From the entries below, say how many lines carry the word "April", and give nothing but the number.

Dataset entries
* * *

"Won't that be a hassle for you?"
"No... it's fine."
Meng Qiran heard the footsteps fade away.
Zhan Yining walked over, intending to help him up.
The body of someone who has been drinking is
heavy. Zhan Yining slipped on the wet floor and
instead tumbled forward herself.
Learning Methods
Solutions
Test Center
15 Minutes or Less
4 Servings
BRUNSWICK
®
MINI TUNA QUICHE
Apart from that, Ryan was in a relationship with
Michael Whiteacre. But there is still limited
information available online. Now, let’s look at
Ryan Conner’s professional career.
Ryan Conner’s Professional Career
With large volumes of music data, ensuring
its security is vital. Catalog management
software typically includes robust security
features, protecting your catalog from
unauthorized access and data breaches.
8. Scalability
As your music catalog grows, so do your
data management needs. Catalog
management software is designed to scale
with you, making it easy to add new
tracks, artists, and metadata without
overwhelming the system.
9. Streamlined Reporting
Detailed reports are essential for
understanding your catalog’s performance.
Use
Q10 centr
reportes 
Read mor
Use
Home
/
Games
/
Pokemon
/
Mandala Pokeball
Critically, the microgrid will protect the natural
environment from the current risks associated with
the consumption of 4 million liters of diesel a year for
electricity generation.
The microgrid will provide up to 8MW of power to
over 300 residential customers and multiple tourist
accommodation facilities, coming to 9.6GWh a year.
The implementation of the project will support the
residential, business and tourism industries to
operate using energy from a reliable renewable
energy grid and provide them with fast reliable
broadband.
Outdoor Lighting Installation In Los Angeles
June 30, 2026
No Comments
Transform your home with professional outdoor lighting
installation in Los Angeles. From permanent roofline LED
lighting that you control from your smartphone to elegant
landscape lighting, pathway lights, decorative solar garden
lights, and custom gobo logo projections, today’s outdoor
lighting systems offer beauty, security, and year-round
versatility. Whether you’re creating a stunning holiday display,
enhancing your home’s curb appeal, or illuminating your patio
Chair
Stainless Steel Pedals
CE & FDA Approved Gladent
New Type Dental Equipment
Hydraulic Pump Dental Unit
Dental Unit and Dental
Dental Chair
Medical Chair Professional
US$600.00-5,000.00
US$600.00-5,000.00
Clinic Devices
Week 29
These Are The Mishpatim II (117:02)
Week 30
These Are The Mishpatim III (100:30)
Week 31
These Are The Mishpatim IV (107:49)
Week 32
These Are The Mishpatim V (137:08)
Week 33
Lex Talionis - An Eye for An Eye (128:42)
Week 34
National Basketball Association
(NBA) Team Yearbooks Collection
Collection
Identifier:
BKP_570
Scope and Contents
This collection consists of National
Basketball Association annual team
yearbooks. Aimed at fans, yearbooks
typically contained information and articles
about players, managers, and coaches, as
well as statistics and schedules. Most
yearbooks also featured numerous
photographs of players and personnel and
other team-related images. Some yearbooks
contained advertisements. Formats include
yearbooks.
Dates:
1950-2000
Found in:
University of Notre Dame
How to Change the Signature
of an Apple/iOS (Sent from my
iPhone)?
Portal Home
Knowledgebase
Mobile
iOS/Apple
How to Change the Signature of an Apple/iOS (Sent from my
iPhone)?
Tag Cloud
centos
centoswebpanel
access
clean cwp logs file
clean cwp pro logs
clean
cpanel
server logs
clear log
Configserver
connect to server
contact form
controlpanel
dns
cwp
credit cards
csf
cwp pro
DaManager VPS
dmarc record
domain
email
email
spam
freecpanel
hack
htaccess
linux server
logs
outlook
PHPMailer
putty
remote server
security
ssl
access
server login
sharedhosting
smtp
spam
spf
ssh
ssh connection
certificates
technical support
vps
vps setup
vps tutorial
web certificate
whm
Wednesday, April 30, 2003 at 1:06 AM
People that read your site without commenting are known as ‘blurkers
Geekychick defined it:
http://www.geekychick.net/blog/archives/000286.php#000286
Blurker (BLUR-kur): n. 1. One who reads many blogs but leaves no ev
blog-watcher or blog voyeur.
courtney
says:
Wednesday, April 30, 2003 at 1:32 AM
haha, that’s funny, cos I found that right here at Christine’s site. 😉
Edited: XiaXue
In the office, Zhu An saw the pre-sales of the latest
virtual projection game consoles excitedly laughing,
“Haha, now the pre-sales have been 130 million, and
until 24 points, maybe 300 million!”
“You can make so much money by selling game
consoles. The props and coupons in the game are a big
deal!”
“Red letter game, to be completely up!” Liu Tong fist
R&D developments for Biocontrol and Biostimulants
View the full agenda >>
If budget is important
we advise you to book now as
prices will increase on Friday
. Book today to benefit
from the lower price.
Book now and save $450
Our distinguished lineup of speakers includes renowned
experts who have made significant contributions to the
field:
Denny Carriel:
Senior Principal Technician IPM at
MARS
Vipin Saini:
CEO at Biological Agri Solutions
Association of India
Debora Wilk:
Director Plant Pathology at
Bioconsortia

* * *

== Solution to this exercise ==
2